I suppose what's good about a uni-polar world is that there is but one hegemon to fear and loathe.
The way things stand that would be the American Empire.
That's why the Empire spends so much political capital trying to brand Putin as the second coming of that trusted and true adversary, the Evil Empire, aka the Soviet Union.
Those were the glory days when you didn't have to think too long and too hard about what side you were on.
And if you did appear to think too long and/or too hard about it, your next appearance would be in front of a McCarthy hearing about why you might be thinking too long and too hard about it.
Times have changed.
America has more or less morphed into a totalitarian state. True, you still have the right to choose between the Yankees and the Red Sox. Or the Republicans and the Democrats.
But what does it matter?
The panic that pervades current decision making by the stewards of American Empire is driven by fear that the singularly independent operator Putin is somehow recreating the bi-polar world of yore.
If you take a close look at that bi-polar world of yore you'll realize that it was not nearly as anti-capitalist or anti-American as you suppose.
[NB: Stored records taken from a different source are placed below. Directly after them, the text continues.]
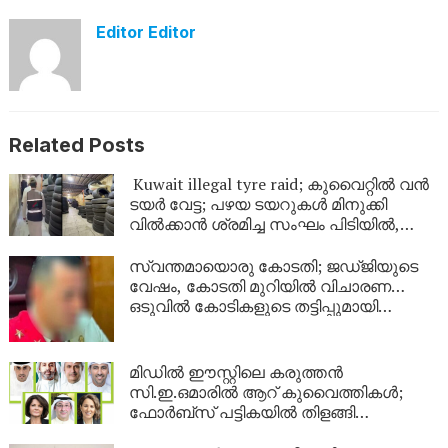
Editor Editor
Related Posts
Kuwait illegal tyre raid; കുവൈറ്റിൽ വൻ
ടയർ വേട്ട; പഴയ ടയറുകൾ മിനുക്കി
വിൽക്കാൻ ശ്രമിച്ച സംഘം പിടിയിൽ,
പിടിച്ചെടുത്തത് ആയിരത്തിലധികം
ടയറുകൾ
സ്വന്തമായൊരു കോടതി; ജഡ്ജിയുടെ
വേഷം, കോടതി മുറിയിൽ വിചാരണ…
ഒടുവിൽ കോടികളുടെ തട്ടിപ്പുമായി
യുവാവ് പിടിയിൽ!
മിഡിൽ ഈസ്റ്റിലെ കരുത്തൻ
സി.ഇ.ഒമാരിൽ ആറ് കുവൈത്തികൾ;
ഫോർബ്സ് പട്ടികയിൽ തിളങ്ങി
കുവൈത്ത്!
There are several biographies floating around about Armand Hammer. He was an American capitalist who did lots and lots of business with the very first wave of Bolsheviks.
You could almost say he was to Russia in the 20s and 30s what Dan Gertler is to the DRC today. Or what Sam Bronfman was to prohibition era American culture; ie a guy who knew how to do an end run around red tape.
My favorite Hammer book is his autobiography. While he's busy air-brushing his own history, he also does a damn good job prettifying the great communist experiment in the Soviet Union.
The larger point being that the only major anti-capitalist country of the modern era was from top to bottom tied into the capitalist network from the very beginning.
And Putin's Russia is as well. Nothing about Putin today or Lenin or Stalin yesterday ever threatened the reality of capitalist hegemony.